**Page text**
Joseph Ferrara at sellsius&176; blog asks once and then again and then a third time here: How much does The Long Tailweigh?
Chris Anderson, the author of the book, has some answers, but they vary from industry to industry. But from my own point of view in real estate, The Long Tail is a very promising source of choice opportunities. If you can conceive of an under-served niche market where the product is avidly sought, even if only by a small minority of the buyer population, you have a business. This much is not news. We’ve had luxury home and vacation home and historic home specialists forever. The difference is Google, which is surely The Lord Of The Long Tail.
Consider this as an example:
I wrote my web page on No Dual Agency on June 28, 2006. I linked to it internally within our own site, but the page had no in-bound links, nor did I pursue any. On July 7, I ran this search, jut to make sure I hadn’t overlooked anything. My page had Googled up from nowhere to first place in nine days on the strength of content alone, with zero in-bound links.

**Given exercise 1**
Answer these questions about the real estate post:
(a) On what date was the web page on No Dual Agency written?
(b) What title does the post give Google?
(c) How many in-bound links did that page have when it reached first place?
The records have no connection to the real estate post.

**Entries**
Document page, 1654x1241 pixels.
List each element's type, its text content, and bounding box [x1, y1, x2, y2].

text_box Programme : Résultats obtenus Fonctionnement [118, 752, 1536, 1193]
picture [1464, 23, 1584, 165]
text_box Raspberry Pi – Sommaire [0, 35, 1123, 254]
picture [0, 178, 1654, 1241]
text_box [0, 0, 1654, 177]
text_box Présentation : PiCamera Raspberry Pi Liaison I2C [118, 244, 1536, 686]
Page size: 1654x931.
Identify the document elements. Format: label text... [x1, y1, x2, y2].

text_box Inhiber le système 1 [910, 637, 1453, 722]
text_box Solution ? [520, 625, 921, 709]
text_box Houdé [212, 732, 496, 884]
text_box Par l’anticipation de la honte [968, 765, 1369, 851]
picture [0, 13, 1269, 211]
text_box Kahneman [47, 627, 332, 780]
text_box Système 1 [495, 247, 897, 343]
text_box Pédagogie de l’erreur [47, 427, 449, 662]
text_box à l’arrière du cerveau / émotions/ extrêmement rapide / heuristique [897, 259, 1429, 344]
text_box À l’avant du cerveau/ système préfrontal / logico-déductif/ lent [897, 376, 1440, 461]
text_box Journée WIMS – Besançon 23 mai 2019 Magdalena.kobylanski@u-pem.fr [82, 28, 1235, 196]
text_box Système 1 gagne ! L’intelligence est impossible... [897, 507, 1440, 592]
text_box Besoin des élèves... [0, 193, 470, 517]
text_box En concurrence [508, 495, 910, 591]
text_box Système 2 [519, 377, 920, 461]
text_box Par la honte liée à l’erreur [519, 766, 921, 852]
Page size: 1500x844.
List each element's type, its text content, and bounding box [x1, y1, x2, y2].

**Given exercise 2**
Output the records word for word, starting with their first line and going on through the line with "picture [0, 178, 1654, 1241]", both included.

**Solution 1**
(a) June 28, 2006.
(b) The Lord Of The Long Tail.
(c) Zero.

**Solution 2**
Document page, 1654x1241 pixels.
List each element's type, its text content, and bounding box [x1, y1, x2, y2].

text_box Programme : Résultats obtenus Fonctionnement [118, 752, 1536, 1193]
picture [1464, 23, 1584, 165]
text_box Raspberry Pi – Sommaire [0, 35, 1123, 254]
picture [0, 178, 1654, 1241]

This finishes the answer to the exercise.